Given that UEFI, which uses GPT disks, became the norm on new PCs about 10 years ago now, I wouldn’t anticipate a lot of new development in the MBR space. I realize that MBR non-OS disks exist, but those are limited to 2TB and Windows has supported GPT on non-OS disks since XP 64-bit and Vista, so there’s really no good reason to use them anymore.
Reflect also specifically bills itself as a backup and restore application, NOT a partition management utility. Even the “MBR repair” you’re referring to as as part of a restore is actually just resorting the MBR in the image, not technically a repair. And if Reflect starts dabbling in partition management functionality apart from actual restore operations, then people will start saying, “MiniTool Partition Wizard can do X. Reflect should add that.” And then Reflect might end up bloated like you just said Acronis already is.
Sometimes it’s good to pick the right tool for the job, not expect some other tool to take on that role.
my post was referring to "standard compression", but thanks.
In terms of compression speed and disk image file size, Acronis is definitely the king.
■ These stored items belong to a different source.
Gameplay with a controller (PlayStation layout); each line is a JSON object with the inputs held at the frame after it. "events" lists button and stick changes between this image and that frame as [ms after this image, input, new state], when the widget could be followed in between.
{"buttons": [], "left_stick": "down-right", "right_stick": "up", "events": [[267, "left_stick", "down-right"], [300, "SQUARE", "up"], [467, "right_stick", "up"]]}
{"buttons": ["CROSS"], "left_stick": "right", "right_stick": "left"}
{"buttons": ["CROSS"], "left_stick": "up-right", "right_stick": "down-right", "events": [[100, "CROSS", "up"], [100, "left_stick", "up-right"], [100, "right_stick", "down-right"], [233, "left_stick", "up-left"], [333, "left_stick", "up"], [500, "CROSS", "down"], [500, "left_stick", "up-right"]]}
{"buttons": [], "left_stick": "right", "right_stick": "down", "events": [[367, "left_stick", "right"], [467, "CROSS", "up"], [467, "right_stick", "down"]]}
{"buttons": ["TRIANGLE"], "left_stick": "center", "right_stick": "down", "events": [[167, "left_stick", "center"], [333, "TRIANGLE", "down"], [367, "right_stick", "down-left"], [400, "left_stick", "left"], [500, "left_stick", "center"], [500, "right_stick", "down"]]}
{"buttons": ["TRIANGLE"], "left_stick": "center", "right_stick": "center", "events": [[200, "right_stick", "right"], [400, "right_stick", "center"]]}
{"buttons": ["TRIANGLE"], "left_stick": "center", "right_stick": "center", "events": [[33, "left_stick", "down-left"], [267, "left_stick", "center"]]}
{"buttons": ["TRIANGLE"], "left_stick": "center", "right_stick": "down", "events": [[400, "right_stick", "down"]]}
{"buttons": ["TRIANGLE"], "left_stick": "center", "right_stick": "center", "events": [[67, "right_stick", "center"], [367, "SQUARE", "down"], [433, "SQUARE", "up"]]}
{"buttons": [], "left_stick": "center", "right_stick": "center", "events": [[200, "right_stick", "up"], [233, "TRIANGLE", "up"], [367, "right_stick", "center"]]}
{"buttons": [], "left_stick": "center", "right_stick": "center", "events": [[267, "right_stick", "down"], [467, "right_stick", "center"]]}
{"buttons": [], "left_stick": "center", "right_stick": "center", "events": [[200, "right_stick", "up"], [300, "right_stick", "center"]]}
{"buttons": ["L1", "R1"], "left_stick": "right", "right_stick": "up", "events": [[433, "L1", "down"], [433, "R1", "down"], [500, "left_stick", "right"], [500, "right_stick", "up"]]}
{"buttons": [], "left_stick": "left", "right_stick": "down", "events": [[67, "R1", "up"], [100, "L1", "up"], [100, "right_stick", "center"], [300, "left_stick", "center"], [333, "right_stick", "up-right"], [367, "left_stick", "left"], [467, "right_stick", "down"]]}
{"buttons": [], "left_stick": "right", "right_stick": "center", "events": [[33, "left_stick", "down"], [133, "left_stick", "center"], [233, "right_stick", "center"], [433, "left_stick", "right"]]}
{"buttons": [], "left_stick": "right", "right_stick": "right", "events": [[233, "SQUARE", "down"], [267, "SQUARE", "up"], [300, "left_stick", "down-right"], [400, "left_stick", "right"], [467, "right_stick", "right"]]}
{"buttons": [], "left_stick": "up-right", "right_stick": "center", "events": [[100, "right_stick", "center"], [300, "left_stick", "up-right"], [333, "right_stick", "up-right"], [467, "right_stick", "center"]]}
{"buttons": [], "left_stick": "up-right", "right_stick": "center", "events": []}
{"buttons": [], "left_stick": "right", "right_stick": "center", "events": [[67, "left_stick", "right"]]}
It always produced the smallest image file in shortest time period. Terabyte IFW produced a slightly larger sized image file with ~20-30% longer imaging time; or you can chose a compression level to favor shorter time - but in this case the image file will be larger.
Macrium is pretty weak in these aspects. It produced much larger, often ~40% larger image files with similar disk imaging time, as compared to Acronis. Even the tiny Drive Snapshot does much better than Macrium in these aspects.
All tested on the same hardware. So Macrium definitely need a new compression algorithm.
also true for me.
not true for me. mac-ref performs both backup and restore operations faster on my rigs.
I just hope it does not get bloatware it has been rock solid for many years now, so keep it simple
The fact that the beta has come a long way in a short period of time doesn't necessarily mean there's still a long way to go.
yes, i think so too.
i hope so too. some improvements in compression size and time would do enough.